Windward Community College
- Motto: Ka Mālamalama o ke Koʻolau
- Motto in English: Enlightening Koʻolau
- Type: Public community college
- Established: 1972; 54 years ago
- Parent institution: University of Hawaiʻi System
- Accreditation: ACCJC
- Students: 2,705
- Location: Kāneʻohe, Hawaiʻi, United States 21°24′29″N 157°48′46″W﻿ / ﻿21.4081°N 157.8128°W
- Colors: Peridot green and white
- Website: windward.hawaii.edu

= Windward Community College =

Public college in Kaneohe, Hawaii, US

Windward Community College is a public community college in Kāneʻohe, Hawaiʻi. It is part of the University of Hawaiʻi System and accredited by the Accrediting Commission for Community and Junior Colleges.

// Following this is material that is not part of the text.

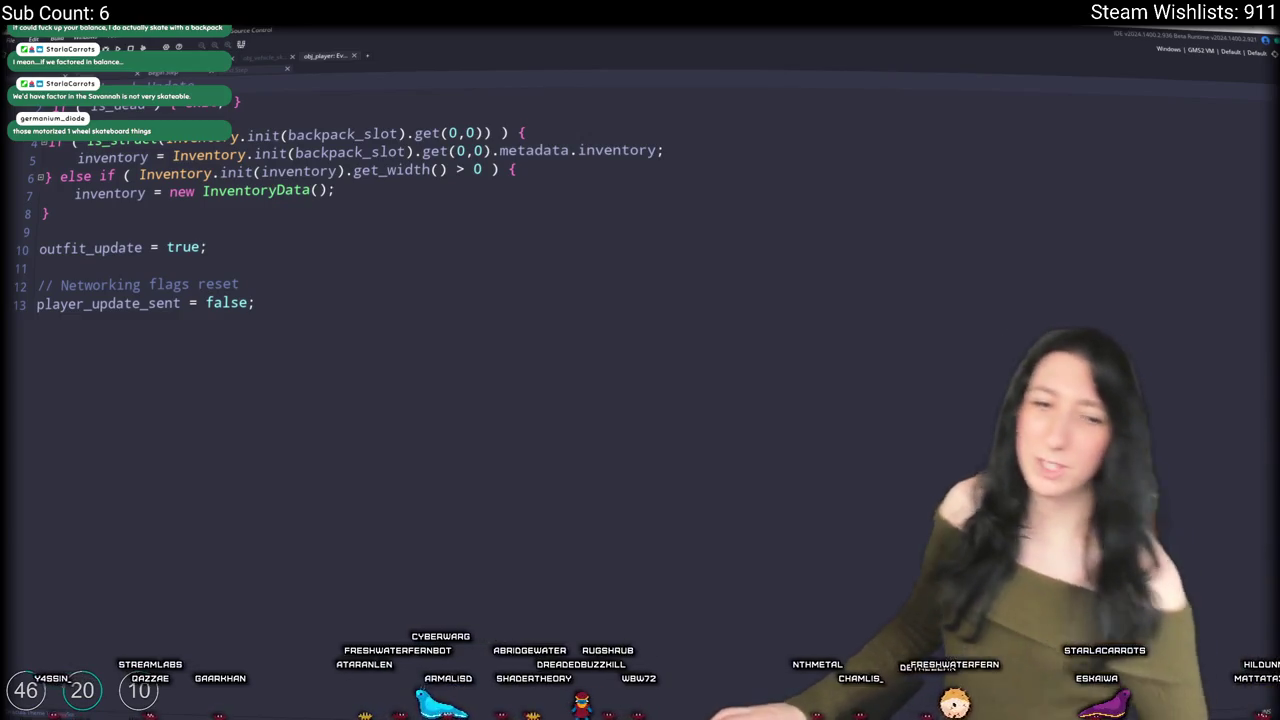
left_click(410, 185)
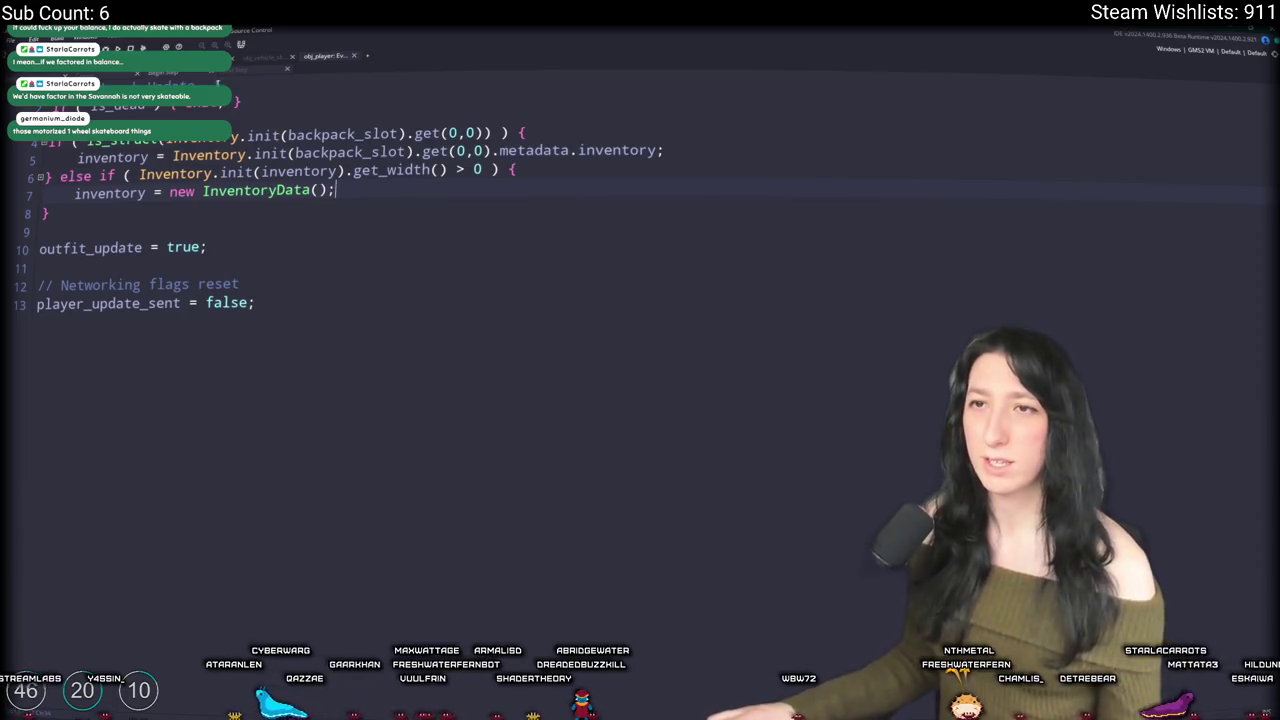
left_click(101, 75)
left_click(101, 75)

Created in 1972, Windward Community College primarily serves the windward Oahu region, offering college courses, non-credit classes, and community activities.

Windward CC's strengths are in Hawaiian studies, natural sciences, fine arts, veterinary technology, and vocational training. Most of its students are from the windward side of Oʻahu and transfer to four-year colleges, including the University of Hawaiʻi at Mānoa and Hawaii Pacific University. Key facilities include Palikū Theatre, Hōkūlani Imaginarium (a full-dome planetarium), Aerospace Exploration Lab (a hands-on physical science exploratorium), Lanihuli Observatory, Gallery ʻIolani (an art gallery), and a Library Learning Commons that opened in 2012.

==Campus==

The campus features the 1998 granite and cast stone sculpture Kulia I Ka Nuʻu (Striving for the Summit) by Donald Harvey.

The college opened in September 18, 1972 in renovated buildings formerly belonging to the Hawaiʻi State Hospital. The five buildings were named after 4 Hawaiian gods, Lono, Kanaloa, Haloa, and Mahi, and former Hospital Administrator Judd.

There were 834 students on February 1, 1973.

In October 2024, the college offer several types of degrees, including an Associate in Arts and Academic Subject Certificates.